WORK TASK A
Render the part of the records that opens with their first line and closes with the line containing "but next week" as a JSON list of strings, one string per line, with blank lines left out.

SUPPLIED TEXT
^^^^^^^^^^^^^^^^

Scammers targeting pension schemes and their members have a range of tactics at their disposal, including identity fraud, “opportunistic fraud” — such as where people claim the benefits of deceased relatives — and “internal fraud” arising from pensions administration, it continued.
The guidance cited research estimating the cost of pension fraud to be £6.2bn every year.
Pension schemes and other organisations should ask “investigative questions” focused on three areas, it stated.
“The legal and regulatory landscape: does the organisation understand the different types of fraud? Is it aware of any emerging threats and ready to react? Has it sought the relevant legal, regulatory and cyber advice?”
“Understanding your organisation’s vulnerability to fraud: does the organisation and its suppliers understand the vulnerabilities of systems and beneficiaries in respect of fraud, and the extent of risk and potential cost?”
“Ensuring your organisation is resilient to fraud: what potential for fraud exists, and how can the risk this poses be reduced to an acceptable level?”
Schemes should ensure they have good governance, risk assessment and mitigation processes in place, while keeping data secure and ensuring that they, and any third-party administrators, have a good working knowledge of the types of fraud that can take place and of measures to prevent them.
Kim Gubler, PASA chair, said: “As a sector we have significant amounts of money being paid and invested every day, but the level of protection in place is much less than provided to the average bank account.
“It’s no wonder the momentum around pension fraud has been growing exponentially. This is an issue we need to tackle head on if we are to maintain control of the situation and to stay one step ahead of ever more sophisticated deception. I urge the industry to read our guidance and take swift action.”
Jim Gee, partner and national head of forensic services at Crowe, added: “Fraud is a pernicious problem. Along with the serious financial damage pension fraud can do to an individual or member, the resulting bigger picture is an undermining of confidence in pensions administration and an eroding of trust in our industry.
“This guidance has been created to provide an understanding of the range and potential for fraud, and a common language about what needs to be done,” he continued.
“The PASA Fraud and Cybercrime Working Group intends [that] the guidance will be regularly updated to match the speed of evolution of the phenomenon of fraud itself.”

^^^^^^^^^^^^^^^^

DATA FOR ANALYSIS
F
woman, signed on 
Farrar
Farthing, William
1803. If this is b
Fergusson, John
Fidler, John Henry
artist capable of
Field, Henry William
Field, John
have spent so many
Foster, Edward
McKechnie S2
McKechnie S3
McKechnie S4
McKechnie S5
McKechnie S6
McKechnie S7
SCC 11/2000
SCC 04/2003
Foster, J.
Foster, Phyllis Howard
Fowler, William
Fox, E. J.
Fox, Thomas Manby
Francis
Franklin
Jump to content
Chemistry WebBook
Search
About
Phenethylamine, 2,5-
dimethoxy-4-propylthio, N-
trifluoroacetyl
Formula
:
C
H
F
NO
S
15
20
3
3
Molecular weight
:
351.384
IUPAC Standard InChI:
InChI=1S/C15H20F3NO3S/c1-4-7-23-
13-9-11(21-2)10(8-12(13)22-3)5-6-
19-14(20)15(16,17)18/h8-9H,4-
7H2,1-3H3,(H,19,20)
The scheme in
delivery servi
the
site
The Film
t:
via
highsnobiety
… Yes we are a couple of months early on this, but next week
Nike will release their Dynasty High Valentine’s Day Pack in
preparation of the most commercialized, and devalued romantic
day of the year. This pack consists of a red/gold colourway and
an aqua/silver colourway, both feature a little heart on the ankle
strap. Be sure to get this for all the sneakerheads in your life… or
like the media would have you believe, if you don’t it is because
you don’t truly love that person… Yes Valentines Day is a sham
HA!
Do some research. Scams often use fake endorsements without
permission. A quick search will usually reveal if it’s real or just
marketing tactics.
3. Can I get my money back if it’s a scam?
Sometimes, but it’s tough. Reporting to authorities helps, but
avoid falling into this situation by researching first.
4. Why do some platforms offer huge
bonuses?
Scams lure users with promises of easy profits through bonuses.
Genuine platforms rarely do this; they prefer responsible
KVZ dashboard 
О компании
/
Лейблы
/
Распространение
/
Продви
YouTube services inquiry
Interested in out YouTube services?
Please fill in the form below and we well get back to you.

^^^^^^^^^^^^^^^^

WORK TASK B
Set down, word for word, the part of the pension fraud text that opens with the words containing "Jim Gee, partner" and closes with "in our industry.".

WRITTEN REPLY A
[
  "F",
  "woman, signed on ",
  "Farrar",
  "Farthing, William",
  "1803. If this is b",
  "Fergusson, John",
  "Fidler, John Henry",
  "artist capable of",
  "Field, Henry William",
  "Field, John",
  "have spent so many",
  "Foster, Edward",
  "McKechnie S2",
  "McKechnie S3",
  "McKechnie S4",
  "McKechnie S5",
  "McKechnie S6",
  "McKechnie S7",
  "SCC 11/2000",
  "SCC 04/2003",
  "Foster, J.",
  "Foster, Phyllis Howard",
  "Fowler, William",
  "Fox, E. J.",
  "Fox, Thomas Manby",
  "Francis",
  "Franklin",
  "Jump to content",
  "Chemistry WebBook",
  "Search",
  "About",
  "Phenethylamine, 2,5-",
  "dimethoxy-4-propylthio, N-",
  "trifluoroacetyl",
  "Formula",
  ":",
  "C",
  "H",
  "F",
  "NO",
  "S",
  "15",
  "20",
  "3",
  "3",
  "Molecular weight",
  ":",
  "351.384",
  "IUPAC Standard InChI:",
  "InChI=1S/C15H20F3NO3S/c1-4-7-23-",
  "13-9-11(21-2)10(8-12(13)22-3)5-6-",
  "19-14(20)15(16,17)18/h8-9H,4-",
  "7H2,1-3H3,(H,19,20)",
  "The scheme in",
  "delivery servi",
  "the",
  "site",
  "The Film",
  "t:",
  "via",
  "highsnobiety",
  "… Yes we are a couple of months early on this, but next week"
]

WRITTEN REPLY B
Jim Gee, partner and national head of forensic services at Crowe, added: “Fraud is a pernicious problem. Along with the serious financial damage pension fraud can do to an individual or member, the resulting bigger picture is an undermining of confidence in pensions administration and an eroding of trust in our industry.